Yes, all the code has been reviewed. Also, the schema has been updated at https://gerrit.wikimedia.org/r/#/c/267638/. Any further issues should be opened as separate tickets.

@MZMcBride: Both page_props and change_tag essentially store 1-dimensional information, although you can overload them by storing JSON objects in the blobs. Overloading them is a bad idea, however, as you can't easily search or index arbitrary blobs. (This is why Wikidata only has the simplest possible API capabilities; all the data is stored in arbitrary blobs rather than dedicated relational tables.)

For what it's worth, this isn't true at all. Many database engines can now index JSON blobs. Some newer database engines basically do this exclusively.

The other disadvantage of using page_props is that the page_props table is extremely bloated on English Wikipedia. Adding a few million more rows to it wouldn't help things.

What does bloated mean? On the English Wikipedia, pagelinks and revision both have hundreds of millions of rows. Who cares?

pa_class and pa_importance seem very specific to a particular use-case. Do we really want this extension to be so specific?

We've only been asked to support a single use-case, but if you know of other use-cases, we would definitely be interested in supporting them if possible. Basically this extension could be used for associating any 2-dimensional data with articles. (We already have categories and page properties for associating 1-dimensional data.) Keep in mind that we don't want to abstract it too much, however, as then we are basically creating Wikidata-light. We want it to be as simple and performant as possible for a specific set of use-cases.

How would you add additional properties in the future? You'd keep adding database columns? If you want to talk about inefficiency, requiring ALTERs to a table (times 800 for Wikimedia wikis) every time you want to expand the table to meet additional requirements is actually inefficient.

kaldari added a comment.EditedFeb 3 2016, 4:50 PM

For what it's worth, this isn't true at all.

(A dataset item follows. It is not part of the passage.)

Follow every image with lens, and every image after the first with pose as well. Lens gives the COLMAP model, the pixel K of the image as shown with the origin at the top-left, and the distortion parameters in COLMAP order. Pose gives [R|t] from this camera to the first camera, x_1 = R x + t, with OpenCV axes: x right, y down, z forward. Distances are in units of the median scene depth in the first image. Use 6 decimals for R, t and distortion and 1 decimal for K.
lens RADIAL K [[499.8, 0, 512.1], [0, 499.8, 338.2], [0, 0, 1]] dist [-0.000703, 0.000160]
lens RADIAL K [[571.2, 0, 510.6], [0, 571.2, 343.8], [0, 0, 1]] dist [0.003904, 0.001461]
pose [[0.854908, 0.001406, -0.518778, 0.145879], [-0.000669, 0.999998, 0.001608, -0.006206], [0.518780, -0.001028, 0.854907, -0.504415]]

Sorry, but it is true that it isn't easy to search or index arbitrary blobs. If you're just going to accuse me of lying (or else having no idea what I'm talking about), I don't think it's worth my time to respond to your comments. First of all Wikipedia doesn't run the latest and greatest database software. We're currently running MariaDB 10.0 in production. Our software is also expected to run, in theory, on MySQL 5.0.2 and Postgres 9.0. MariaDB supports indexing of JSON through the use of virtual columns, but there are several problems with this. The implementations are incompatible in some cases between MariaDB and MySQL. Plus many popular SQL tools such as mysqldump, phpMyAdmin, SQLyog, etc. don't know how to handle these yet. Whatever database features we use have to be supported by our entire operations and development infrastructure and should be easy for 3rd parties to support as well. Furthermore, MediaWiki code almost never interacts with the database directly. We use an abstraction layer built into the core MediaWiki software which doesn't yet have support for such features (as far as I can tell).

What does bloated mean? On the English Wikipedia, pagelinks and revision both have hundreds of millions of rows. Who cares?

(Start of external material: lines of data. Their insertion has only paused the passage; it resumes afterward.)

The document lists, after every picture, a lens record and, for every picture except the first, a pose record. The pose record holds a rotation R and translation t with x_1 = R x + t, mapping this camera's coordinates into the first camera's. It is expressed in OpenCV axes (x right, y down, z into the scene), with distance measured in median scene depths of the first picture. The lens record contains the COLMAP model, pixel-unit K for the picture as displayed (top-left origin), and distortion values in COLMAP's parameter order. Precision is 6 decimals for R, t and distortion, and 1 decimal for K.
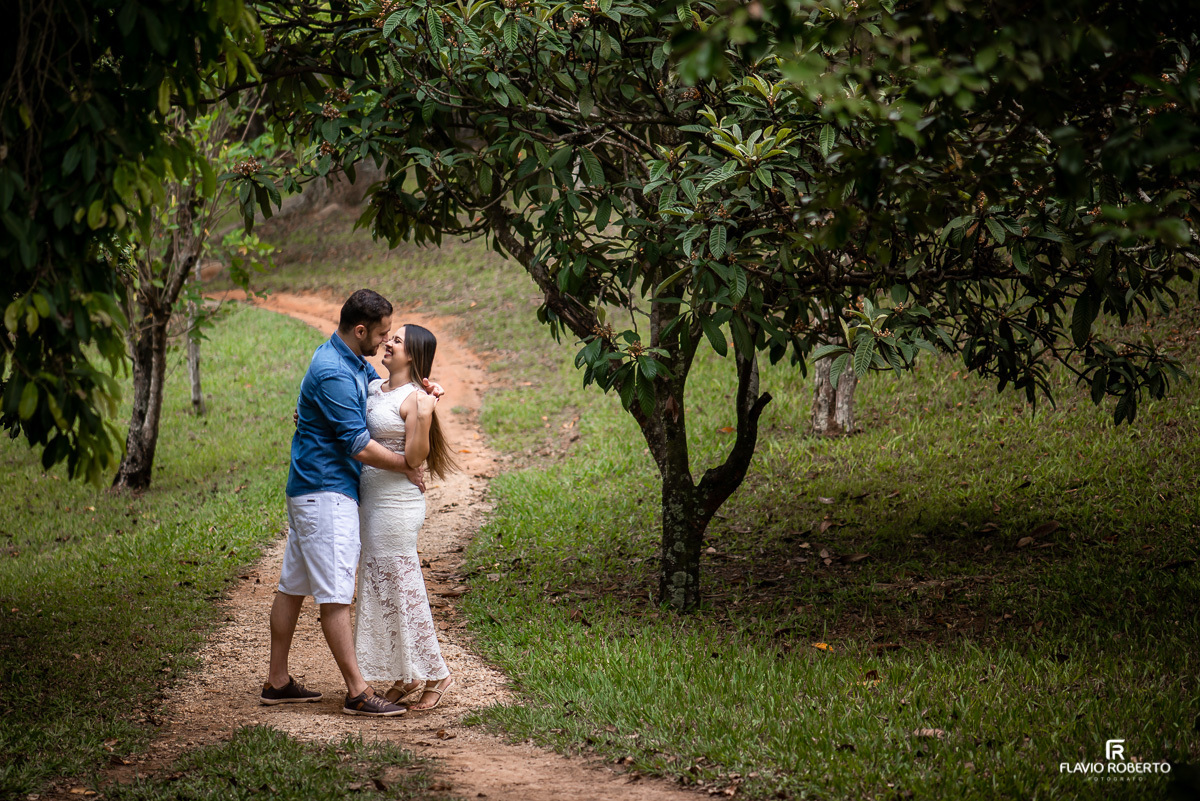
lens RADIAL K [[3638.0, 0, 610.3], [0, 3638.0, 411.4], [0, 0, 1]] dist [-0.013659, 0.000000]
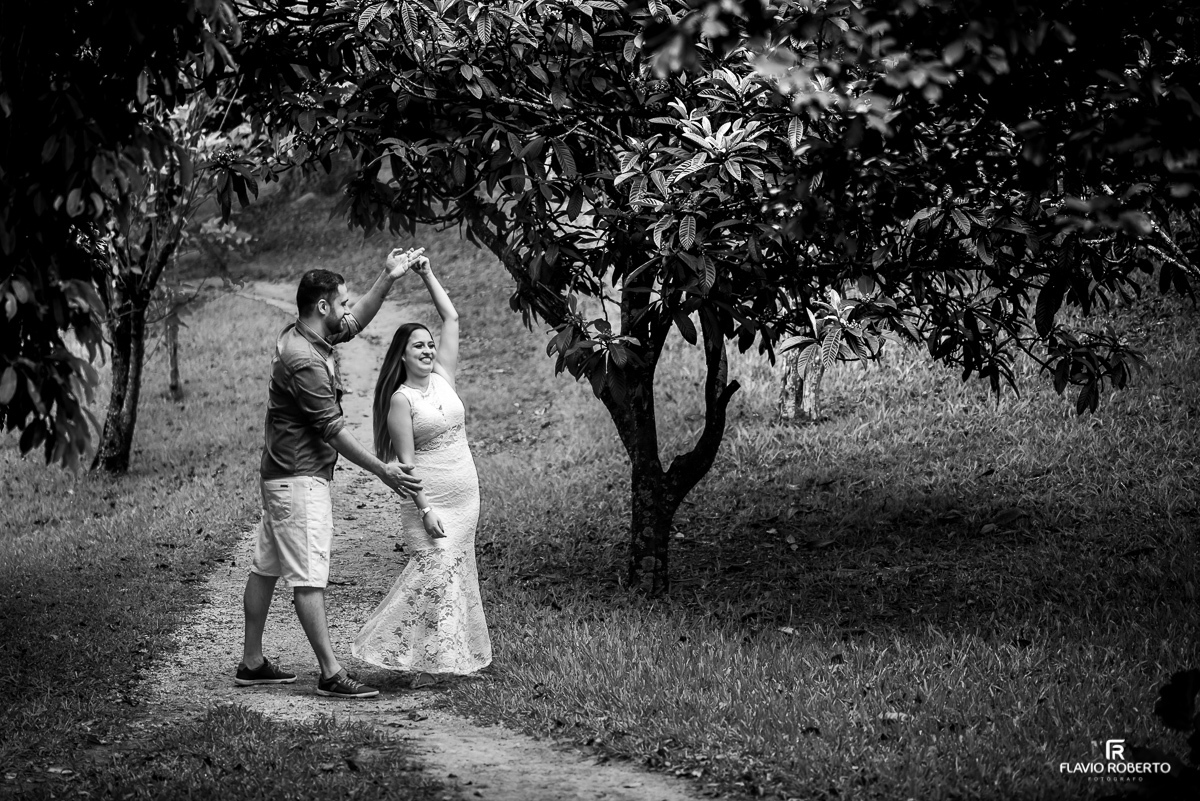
lens RADIAL K [[3638.0, 0, 589.8], [0, 3638.0, 389.4], [0, 0, 1]] dist [-0.013659, 0.000000]
pose [[0.999990, 0.004417, 0.000675, 0.001791], [-0.004415, 0.999987, -0.002731, 0.000206], [-0.000687, 0.002728, 0.999996, -0.016047]]
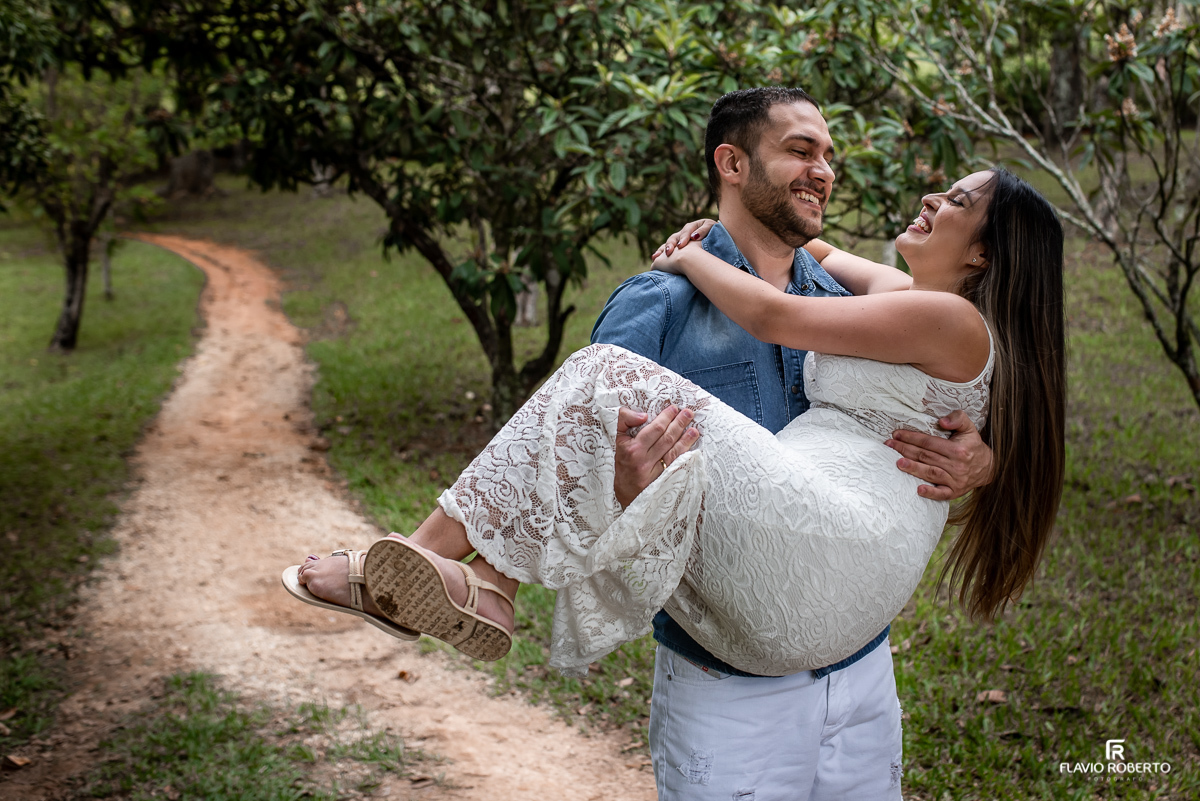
lens RADIAL K [[1137.4, 0, 621.3], [0, 1137.4, 321.8], [0, 0, 1]] dist [-0.017188, 0.000000]
pose [[0.949317, 0.020863, 0.313626, -0.076456], [-0.027137, 0.999509, 0.015654, -0.006053], [-0.313145, -0.023371, 0.949418, 0.626574]]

Table bloat has real effects on Wikipedia development and performance, especially for APIs. Even for deferred queries it causes problems. For example, Special:GadgetUsage on English Wikipedia doesn't show stats for active users (like it does on other wikis) because the query takes over 24 hours to run due to the bloating of the en.wiki user_properties table. Having bloated tables is especially bad for APIs since these are supposed to return results in real-time. The primary use of the PageAssessments extension is providing API access to the assessment data. Thus making that performant is a high priority.

How would you add additional properties in the future? You'd keep adding database columns?

Yes. This wouldn't happen very often, so the inefficiency is pretty much negligible.

@MZMcBride: These discussions are getting hard to keep track of. Please direct additional comments about the architecture, implementation, and/or need for this extension to T120219.